▶ [EXERCISE DESCRIPTION]
Return all lines from the entries below in which the word "move" is present.

Stored entries
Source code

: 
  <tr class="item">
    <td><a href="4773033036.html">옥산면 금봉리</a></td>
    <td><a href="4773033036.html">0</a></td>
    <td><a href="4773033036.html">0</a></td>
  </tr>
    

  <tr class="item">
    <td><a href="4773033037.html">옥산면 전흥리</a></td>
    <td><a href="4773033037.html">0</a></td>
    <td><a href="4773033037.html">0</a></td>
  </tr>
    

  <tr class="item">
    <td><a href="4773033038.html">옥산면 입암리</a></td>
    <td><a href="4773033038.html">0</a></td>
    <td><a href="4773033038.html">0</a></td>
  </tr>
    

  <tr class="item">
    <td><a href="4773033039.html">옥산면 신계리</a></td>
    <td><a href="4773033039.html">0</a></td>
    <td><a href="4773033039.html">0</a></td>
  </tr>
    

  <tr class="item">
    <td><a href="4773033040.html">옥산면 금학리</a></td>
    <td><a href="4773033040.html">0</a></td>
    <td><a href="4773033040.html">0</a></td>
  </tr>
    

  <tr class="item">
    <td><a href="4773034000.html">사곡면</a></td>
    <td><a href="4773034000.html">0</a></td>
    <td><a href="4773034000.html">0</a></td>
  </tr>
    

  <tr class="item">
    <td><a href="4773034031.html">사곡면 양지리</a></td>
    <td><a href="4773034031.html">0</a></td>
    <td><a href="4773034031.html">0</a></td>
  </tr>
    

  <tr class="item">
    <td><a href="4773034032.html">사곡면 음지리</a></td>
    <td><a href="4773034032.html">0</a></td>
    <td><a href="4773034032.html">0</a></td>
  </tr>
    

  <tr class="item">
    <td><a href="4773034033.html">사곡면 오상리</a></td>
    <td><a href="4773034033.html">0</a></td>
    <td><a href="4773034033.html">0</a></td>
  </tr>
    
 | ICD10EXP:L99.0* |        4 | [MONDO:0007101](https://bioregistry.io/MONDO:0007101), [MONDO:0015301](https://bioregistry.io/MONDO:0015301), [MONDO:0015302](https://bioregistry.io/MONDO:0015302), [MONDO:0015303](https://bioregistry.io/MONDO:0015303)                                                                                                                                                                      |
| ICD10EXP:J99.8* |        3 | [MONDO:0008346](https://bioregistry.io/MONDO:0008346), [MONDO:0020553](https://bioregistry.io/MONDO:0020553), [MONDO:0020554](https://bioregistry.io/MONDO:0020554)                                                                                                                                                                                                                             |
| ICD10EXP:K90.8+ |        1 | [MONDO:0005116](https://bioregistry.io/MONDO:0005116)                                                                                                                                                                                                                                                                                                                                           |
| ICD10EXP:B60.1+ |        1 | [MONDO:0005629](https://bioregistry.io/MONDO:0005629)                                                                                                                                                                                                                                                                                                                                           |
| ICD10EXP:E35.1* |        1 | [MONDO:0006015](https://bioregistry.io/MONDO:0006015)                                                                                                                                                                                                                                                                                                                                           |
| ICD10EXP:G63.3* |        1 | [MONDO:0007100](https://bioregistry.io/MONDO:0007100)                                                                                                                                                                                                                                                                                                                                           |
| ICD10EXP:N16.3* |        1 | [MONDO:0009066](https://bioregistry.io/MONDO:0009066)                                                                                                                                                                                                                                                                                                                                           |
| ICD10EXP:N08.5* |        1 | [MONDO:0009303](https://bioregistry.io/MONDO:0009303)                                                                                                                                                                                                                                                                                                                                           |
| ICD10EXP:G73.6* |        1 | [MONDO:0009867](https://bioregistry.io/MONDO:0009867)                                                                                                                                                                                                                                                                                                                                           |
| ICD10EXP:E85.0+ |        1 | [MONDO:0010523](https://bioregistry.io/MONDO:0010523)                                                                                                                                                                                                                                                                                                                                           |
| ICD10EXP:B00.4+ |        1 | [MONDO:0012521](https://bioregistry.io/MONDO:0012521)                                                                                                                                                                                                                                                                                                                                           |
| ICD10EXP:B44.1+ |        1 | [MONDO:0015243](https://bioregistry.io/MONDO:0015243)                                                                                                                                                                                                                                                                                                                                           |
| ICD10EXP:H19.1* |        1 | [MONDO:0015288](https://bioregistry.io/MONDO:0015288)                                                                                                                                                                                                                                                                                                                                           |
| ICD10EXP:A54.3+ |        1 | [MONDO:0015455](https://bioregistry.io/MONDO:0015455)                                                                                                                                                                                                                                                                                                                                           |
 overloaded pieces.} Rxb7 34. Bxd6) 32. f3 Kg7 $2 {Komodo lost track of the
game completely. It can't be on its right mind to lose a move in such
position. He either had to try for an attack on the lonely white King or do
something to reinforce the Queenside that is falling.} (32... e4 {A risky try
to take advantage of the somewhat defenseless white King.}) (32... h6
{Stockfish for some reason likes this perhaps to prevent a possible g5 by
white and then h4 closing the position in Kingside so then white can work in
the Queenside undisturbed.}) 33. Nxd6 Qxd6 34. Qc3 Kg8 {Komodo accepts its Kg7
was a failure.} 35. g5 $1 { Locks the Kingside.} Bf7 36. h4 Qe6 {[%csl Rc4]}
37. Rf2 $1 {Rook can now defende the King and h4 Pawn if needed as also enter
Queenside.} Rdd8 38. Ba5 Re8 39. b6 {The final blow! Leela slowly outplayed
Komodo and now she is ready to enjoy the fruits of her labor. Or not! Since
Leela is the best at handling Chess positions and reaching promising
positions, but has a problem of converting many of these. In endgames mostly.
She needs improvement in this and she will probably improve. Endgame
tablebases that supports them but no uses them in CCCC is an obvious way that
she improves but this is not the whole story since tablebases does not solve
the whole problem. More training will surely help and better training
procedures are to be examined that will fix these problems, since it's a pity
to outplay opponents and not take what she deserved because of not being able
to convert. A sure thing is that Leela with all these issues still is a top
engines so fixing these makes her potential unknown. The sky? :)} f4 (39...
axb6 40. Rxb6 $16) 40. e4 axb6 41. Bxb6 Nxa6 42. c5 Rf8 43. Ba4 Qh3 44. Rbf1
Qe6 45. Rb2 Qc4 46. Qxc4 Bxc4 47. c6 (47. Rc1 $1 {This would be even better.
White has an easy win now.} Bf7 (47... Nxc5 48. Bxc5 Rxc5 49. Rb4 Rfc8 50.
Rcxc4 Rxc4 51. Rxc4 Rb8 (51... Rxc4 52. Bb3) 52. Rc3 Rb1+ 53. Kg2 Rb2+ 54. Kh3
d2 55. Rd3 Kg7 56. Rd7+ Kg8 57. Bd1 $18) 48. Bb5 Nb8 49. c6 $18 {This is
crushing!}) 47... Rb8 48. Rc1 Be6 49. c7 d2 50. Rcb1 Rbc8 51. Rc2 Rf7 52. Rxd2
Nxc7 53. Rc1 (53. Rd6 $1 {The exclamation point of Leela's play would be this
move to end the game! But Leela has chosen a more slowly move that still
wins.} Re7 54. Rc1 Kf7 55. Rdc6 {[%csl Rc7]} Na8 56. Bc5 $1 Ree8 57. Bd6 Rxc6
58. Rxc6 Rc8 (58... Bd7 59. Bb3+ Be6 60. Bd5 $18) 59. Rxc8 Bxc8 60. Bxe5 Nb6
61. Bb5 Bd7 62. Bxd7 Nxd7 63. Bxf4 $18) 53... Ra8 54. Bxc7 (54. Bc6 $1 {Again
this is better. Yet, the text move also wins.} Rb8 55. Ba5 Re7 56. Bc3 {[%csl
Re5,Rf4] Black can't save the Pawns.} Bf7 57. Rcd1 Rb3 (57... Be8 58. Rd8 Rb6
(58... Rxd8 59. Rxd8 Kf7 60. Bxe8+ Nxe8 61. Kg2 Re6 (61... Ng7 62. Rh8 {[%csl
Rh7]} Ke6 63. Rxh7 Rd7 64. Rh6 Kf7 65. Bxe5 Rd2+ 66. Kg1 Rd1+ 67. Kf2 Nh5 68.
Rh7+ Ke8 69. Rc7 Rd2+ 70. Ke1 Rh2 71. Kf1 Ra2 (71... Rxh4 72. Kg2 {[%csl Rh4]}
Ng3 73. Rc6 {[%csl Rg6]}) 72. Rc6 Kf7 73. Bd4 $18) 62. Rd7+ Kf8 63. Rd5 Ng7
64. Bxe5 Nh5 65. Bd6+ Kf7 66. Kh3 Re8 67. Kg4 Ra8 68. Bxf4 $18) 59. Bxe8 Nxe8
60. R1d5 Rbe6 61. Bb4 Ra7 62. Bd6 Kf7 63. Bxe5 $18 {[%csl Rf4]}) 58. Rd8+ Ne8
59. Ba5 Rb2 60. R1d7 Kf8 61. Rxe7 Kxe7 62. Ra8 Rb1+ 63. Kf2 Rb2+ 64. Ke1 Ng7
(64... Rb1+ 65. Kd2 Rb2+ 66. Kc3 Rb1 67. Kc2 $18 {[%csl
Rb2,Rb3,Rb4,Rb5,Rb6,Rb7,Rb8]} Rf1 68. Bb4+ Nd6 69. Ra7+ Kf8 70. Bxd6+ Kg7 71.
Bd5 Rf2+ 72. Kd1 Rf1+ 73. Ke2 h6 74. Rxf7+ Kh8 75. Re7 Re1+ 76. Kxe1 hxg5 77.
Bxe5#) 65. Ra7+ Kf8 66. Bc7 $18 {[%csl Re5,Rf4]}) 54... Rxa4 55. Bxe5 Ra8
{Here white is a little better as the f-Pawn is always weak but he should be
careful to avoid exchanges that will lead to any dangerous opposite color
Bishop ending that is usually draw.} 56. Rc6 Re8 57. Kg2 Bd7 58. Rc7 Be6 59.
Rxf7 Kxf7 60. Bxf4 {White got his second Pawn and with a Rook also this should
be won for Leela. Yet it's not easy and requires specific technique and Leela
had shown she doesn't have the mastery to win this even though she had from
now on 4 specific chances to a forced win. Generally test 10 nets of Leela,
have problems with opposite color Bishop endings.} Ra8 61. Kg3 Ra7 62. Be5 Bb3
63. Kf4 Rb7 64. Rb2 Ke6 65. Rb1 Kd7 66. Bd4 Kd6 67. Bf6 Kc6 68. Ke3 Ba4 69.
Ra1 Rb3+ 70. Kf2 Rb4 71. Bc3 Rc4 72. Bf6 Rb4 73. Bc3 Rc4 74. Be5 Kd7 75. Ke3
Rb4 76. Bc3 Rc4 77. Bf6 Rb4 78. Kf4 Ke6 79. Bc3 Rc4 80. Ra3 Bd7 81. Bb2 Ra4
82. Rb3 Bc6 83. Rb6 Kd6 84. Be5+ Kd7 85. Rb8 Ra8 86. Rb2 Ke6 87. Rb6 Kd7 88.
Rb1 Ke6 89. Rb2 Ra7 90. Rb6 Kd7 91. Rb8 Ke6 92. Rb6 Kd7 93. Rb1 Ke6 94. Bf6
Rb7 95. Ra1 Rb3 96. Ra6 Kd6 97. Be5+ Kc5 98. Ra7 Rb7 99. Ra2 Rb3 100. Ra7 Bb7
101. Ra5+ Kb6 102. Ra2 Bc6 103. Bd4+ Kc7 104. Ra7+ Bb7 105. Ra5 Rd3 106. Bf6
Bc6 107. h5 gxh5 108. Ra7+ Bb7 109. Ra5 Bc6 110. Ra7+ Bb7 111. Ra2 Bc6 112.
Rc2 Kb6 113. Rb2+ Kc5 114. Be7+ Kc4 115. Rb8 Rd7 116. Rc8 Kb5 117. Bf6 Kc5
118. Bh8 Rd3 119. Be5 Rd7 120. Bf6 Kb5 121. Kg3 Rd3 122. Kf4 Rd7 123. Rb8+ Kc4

▶ [ANSWER BOX]
game completely. It can't be on its right mind to lose a move in such
move to end the game! But Leela has chosen a more slowly move that still
this is better. Yet, the text move also wins.} Rb8 55. Ba5 Re7 56. Bc3 {[%csl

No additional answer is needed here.